====== Texte fourni

Ce chapitre est le seul dans ce livre qui ait fait "tiquer" mes amis protestants, et on comprend bien pourquoi, insurgés qu'ils sont contre la mariolâtrie. Je ne pense pas pourtant que ce soit un vieux réflexe catholique qui me l'a fait écrire : je n'ai fait qu'y suivre, il me semble, le penchant de ma propre sensibilité. Trouvera-t-elle un écho dans la vôtre ?
… Mais la virginité de Marie, disent aussi les critiques hostiles au christianisme, conduit à séparer en sa figure maternité et plaisir. Il est vrai que depuis deux mille ans on a pu faire cette disjonction, et l’imposer aux femmes. Il y a d’un côté les mères, et de l’autre celles qui ont vie et épanouissement sexuels. Évidemment les secondes sont mal vues et inférieures aux premières. En pays latin, le fils ne peut pas penser que sa mère ait eu dans sa vie à un quelconque moment un quelconque plaisir sexuel. – Certes...
Qu’est-ce que cela veut dire, « épanouissement sexuel » ? Peut-être là encore faut-il dépasser encore une fois le déterminisme, dans un autre ou un nouveau de ses aspects, c’est-à-dire la physiologie ou l’élémentaire du plaisir. Naguère c’est maternité et famille qui tyrannisaient. Aujourd’hui, c’est le dictat du plaisir immédiat et l’injonction du corps à tout prix. Mais l’esprit enveloppe le corps aussi. Subir le corps est le suivre. Être chaste (pas toujours et pas pour tous peut-être...), le dominer. Comme parfois on a les yeux plus grands que le ventre, ainsi le désir peut excéder le corps. L’être aimé, même présent, nous manque souvent. Éprouver cette absence, cet abîme, c’est véritablement être troué... – Peut-être pas la plupart du temps, certes. Nous fuyons l’infini que nous portons en nous...
Mais parfois il y a du courage à refuser le lot commun, s’agît-il même du plaisir, tel qu’aujourd’hui on le revendique, au bénéfice d’une ambition plus haute qu’on se fixe. C’est peut-être ce que Marie a dû se dire. Aimer et être aimée comme personne d’autre avant soi, à sa propre façon, inouïe. L’amour platonique, au moins en tant qu’étape, n’est pas forcément sacrificiel. C’est parfois la plus grande exigence. La part de Marie qui pense, « la songeuse », est là (Lc, 2, 19 : « Quant à Marie, elle conservait avec soin toutes ces choses, les méditant en son cœur »). C’est là le choix de la « virginité », choix symbolique bien sûr. Et il n’est pas question ici évidemment de « morale ». Virginité ou chasteté ne sont ici que la prudence du désir, le refus de le clôturer, ou de l’achever dans tous les sens de ce mot.

============

Consigne:
Quel verset de l'Évangile de Luc le texte fourni cite-t-il, s'il vous plaît, pour illustrer la part de Marie qui pense ?

====== Entrées de données

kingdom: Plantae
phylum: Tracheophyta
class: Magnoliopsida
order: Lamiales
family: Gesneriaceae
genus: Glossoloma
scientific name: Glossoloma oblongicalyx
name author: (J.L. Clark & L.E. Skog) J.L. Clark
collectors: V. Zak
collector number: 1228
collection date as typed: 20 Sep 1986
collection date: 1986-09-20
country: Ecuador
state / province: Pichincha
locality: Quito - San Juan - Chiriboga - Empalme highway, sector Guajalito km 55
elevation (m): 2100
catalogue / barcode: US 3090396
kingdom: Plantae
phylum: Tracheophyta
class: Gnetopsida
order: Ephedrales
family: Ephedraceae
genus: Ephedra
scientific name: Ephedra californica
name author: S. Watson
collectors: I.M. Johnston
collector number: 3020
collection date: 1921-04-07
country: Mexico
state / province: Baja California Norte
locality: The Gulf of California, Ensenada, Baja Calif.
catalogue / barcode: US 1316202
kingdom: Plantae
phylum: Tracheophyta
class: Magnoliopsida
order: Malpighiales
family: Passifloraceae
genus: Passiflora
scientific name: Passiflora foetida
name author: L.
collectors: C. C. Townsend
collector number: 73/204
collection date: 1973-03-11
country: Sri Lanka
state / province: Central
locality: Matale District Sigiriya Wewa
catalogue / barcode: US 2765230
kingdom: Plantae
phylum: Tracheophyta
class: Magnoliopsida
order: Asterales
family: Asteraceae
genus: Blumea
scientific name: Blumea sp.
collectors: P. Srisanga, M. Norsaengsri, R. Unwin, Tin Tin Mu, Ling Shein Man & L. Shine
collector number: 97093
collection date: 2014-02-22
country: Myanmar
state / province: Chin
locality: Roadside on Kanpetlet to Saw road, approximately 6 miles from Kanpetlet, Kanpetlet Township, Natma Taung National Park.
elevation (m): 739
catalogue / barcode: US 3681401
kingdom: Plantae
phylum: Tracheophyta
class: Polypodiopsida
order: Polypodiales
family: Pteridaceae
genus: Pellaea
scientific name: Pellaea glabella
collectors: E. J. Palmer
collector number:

============

Réponse attendue:
Luc 2, 19 : « Quant à Marie, elle conservait avec soin toutes ces choses, les méditant en son cœur ».